Dermaga Sei Menggaris Kembali Dibuka untuk Disinggahi Kapal Fery

Dermaga Sei Menggaris ini tak difungsikan sejak tahun 2017 karena adanya klaim ganti rugi dari masyarakat  atas tanah  dermaga dan jalan ke dermaga. (foto Istimewa/Niaga.Asia)

NUNUKAN.NIAGA.ASIA-Setelah tak difungsikan lebih kurang 4 tahun, dermaga Sei Menggaris yang dibangun menggunakan dana dari APBN Rp 54 miliar, kembali dibuka untuk disinggahi kapal kapal mengangkut orang dan barang dari dan ke Nunukan, sepanjang tidak ada lagi oknum masyarakat menuntut ganti rugi atas lahan dermaga.

“Rute penyeberangan kapal ferry Nunukan – Sei Menggaris dibuka sejak 14 Februari 2022,” kata Kepala Seksi Prasarana Perhubungan Perairan dan Perkeretaapian, Dinas Perhubungan (Dishub) Nunukan, Munawwir pada Niaga.Asia, Jum’at (18/02/2022).

Jalur  penyeberangan Ferry rute dari dan ke Sei Menggaris  dilayani  KMP Manta 02 yang secara bersamaan melayani pelayaran ke  Sebatik – Nunukan dan Nunukan – Tarakan.

Untuk jadwal pelayaran,  kapal singgah di dermaga Sei Menggaris  sebanyak 1 kali seminggu, sedangkan rute Nunukan – Sebatik, bisa 3 sampai 4 kali seminggu tergantung kebutuhan.

“Kapal melayani rute Nunukan – Sei Menggaris dan sebaliknya berangkat tiap Senin berangkat pukul 07:00 Wita menyesuaikan,”  kata Munawwir.

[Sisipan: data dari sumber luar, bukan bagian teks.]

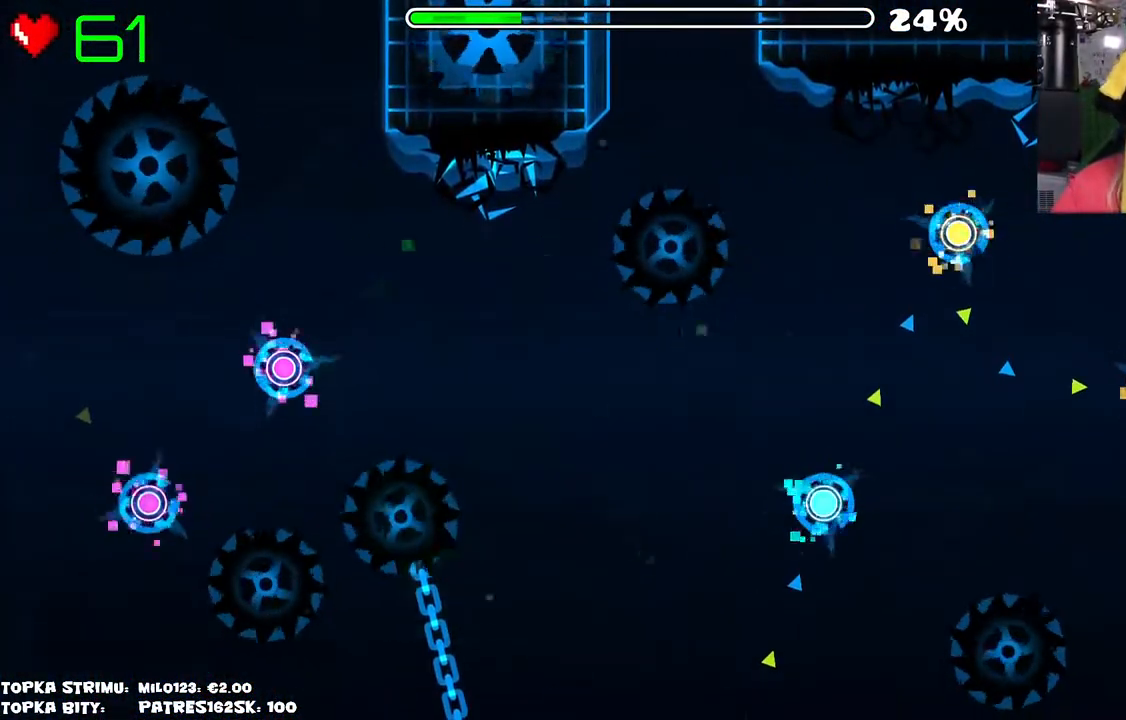
{"keys": [], "mouse": [], "events": []}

Dibukanya  kembali  dermaga Sei Menggaris atas permintaan Kepala Desa Samaenre Semaja, yang menginginkan adanya kapal besar melayani transportasi angkutan barang dan orang.

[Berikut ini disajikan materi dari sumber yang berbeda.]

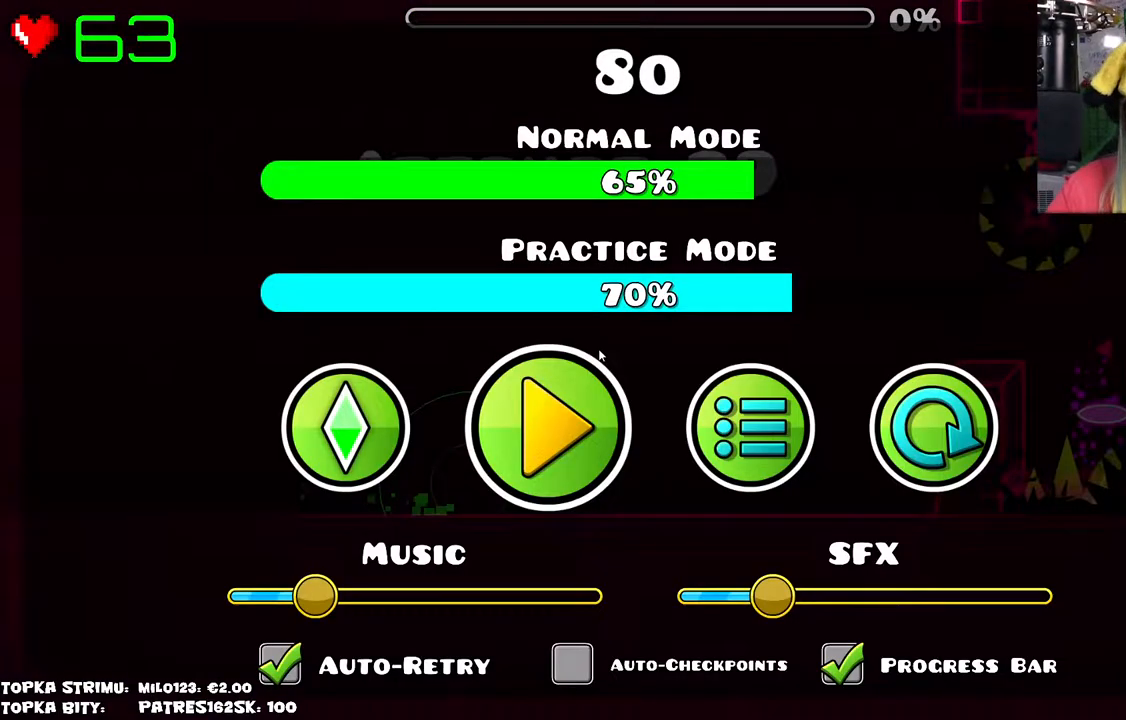
{"keys": [], "mouse": [], "events": []}
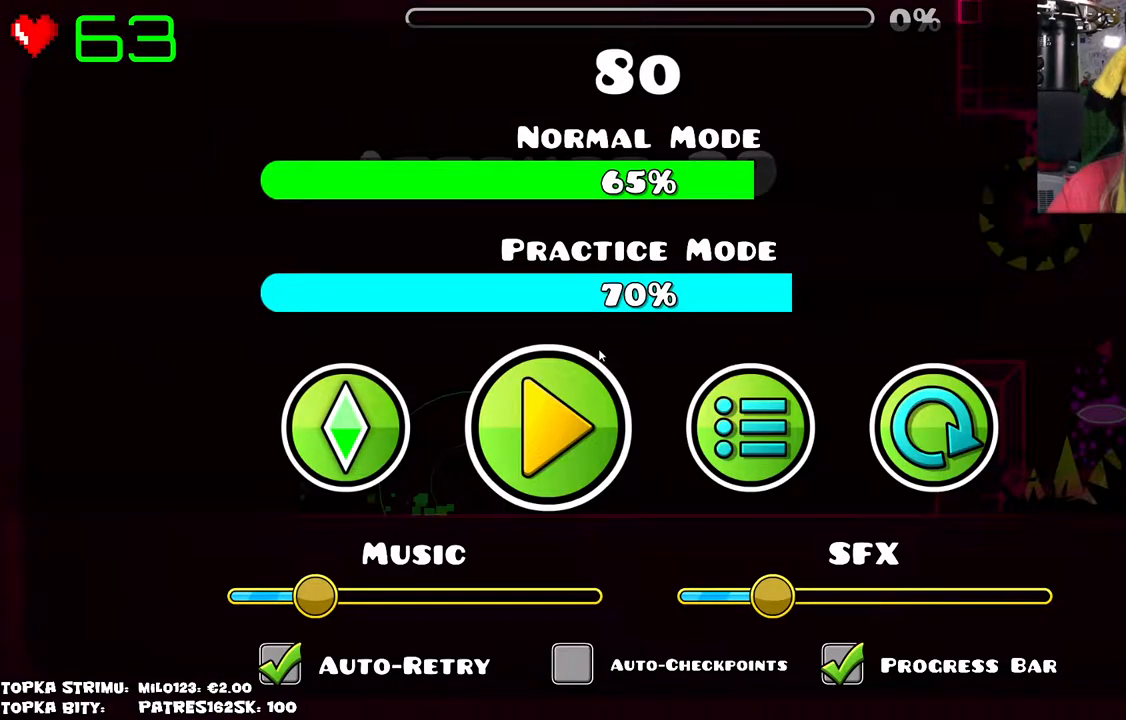
{"keys": [], "mouse": [], "events": []}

Dibukanya kembali pelayaran ke Sei Menggaris yang  dihentikan tahun 2017, berpotensi menurunkan harga barang-barang kebutuhan masyarakat di Sei Menggaris, yang selama ini diambil dari Kecamatan Nunukan.

“Biaya tiket kapal ferry murah, bisa bawa orang, bisa bawa mobil dan barang. Bedalah kalau carter speedboat bisa sampai Rp 1,4 juta,” ujarnya.

Pelayaran rute Sei Menggaris masuk dalam program subsidi ongkos angkut APBN, biaya perjalanan lebih murah dibandingkan kapal dan speedboat reguler. KMP Manta 02 sendiri diperkirakan mampu mengangkut truk sekitar 18 unit.

Soal Lahan Dermaga dan Jalan

Dikatakan Munawwir, pasca terbangunnya dermaga, Pemerintah Nunukan mulai mengoperasikan tahun 2016 – 2017, namun kegiatan dihentikan karena muncul protes masyarakat yang mengaku pemilik lahan.

Selama proses negosiasi sengketa, kegiatan pelayanan terus dirundung masalah hingga kapal akhirnya dihentikan total selama 3 tahun. Oknum masyarakat meminta ganti rugi lahan di kawasan dermaga dan jalan menuju dermaga.

“Luas dermaga Sei Menggaris sekitar 1.8 hektar diklaim masyarakat, begitu pula jalan menuju dermaga,” terangnya.

Pemerintah Nunukan pernah berupaya penyelesaian masalah dengan menganggarkan ganti rugi lahan, hanya saja niat baik berbenturan aturan. Pasalnya, lahan dermaga dan jalan nyatanya masuk kawasan milik pemerintah pusat.

Batalnya ganti rugi didasari pula atas hasil pemeriksaan BPKP yang menyatakan, pemerintah daerah tidak diperbolehkan membayar atau membeli lahan milik negara yang dikuasai masyarakat.

“Lahan itu masuk program transmigrasi, Pemerintah Nunukan sudah minta ke Kementerian Tenaga Kerja seluas 6 hektar, tapi terkendala banyak tanaman sawit,” bebernya.

Meski pelayaran Sei menggaris dibuka kembali, Dishub Nunukan belum bisa menjamin kegiatan kapal berlangsung normal. Pasalnya,  sebagian keluarga pemilik lahan tetap berusaha minta ganti rugi.

“Tokoh masyarakat dan Kades Samaenre Semaja sudah sepakat, tapi ada keluarga lainnya tidak sepakat, mungkin itu nanti polemiknya,” terangnya.